In 1980 I was heavily into LGB and the catalogue that year showed three special edition locomotives made by Christian Höhne (now Magnus). I believe each was made in a limited edition of 100.
They remained a dream until now. This is a Kitson Meyer 










Wonderful detail 










































This engine was on the title page 











I also found a picture of an original










Although I am into 1:20.3, I can live with the fact that this is 1:22.5.

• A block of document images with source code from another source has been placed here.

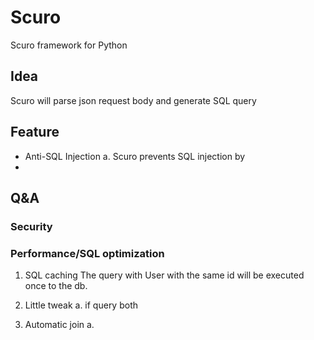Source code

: # Scuro
Scuro framework for Python


## Idea
Scuro will parse json request body and generate SQL query

## Feature
- Anti-SQL Injection
    a. Scuro prevents SQL injection by 
- 



## Q&A
### Security


### Performance/SQL optimization

1. SQL caching 
    The query with User with the same id will be executed once to the db.

2. Little tweak
    a. if query both 

3. Automatic join
    a.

The model weighs 24.7 lbs and is 30 inches long. The couplers are non-functional . Any ideas what kind I should use?

Have a great day

happy TOM


----------



## Larry Green (Jan 2, 2008)

If you are going to pull North or South American rolling stock, go with Kaydees. Look for the newer 900 series, very good detail, as well as excellent performance. 

Larry


----------



## tmejia (Jan 2, 2008)

Wow!!!
That is a wonderful addition.
Your post made my day

Tommy
Rio Gracie


----------



## placitassteam (Jan 2, 2008)

What a gorgeous locomotive!!! I didn't realize that Garrets had been used on the American continents. Great buy.


----------



## derPeter (Dec 26, 2010)

*Kitson-Meyer loco ..*

Hallo MLSers,
here in Austria is a project running making the Type5 in 1:22,5 livesteam
see: www.kitson-meyer.com
scroll to facebook link
greetings from derPeter


----------



## Torby (Jan 2, 2008)

What detail!


----------



## daveyb (Feb 28, 2009)

wow,,, looks ok for 1 20 anyway,,, thats a beast,,,


----------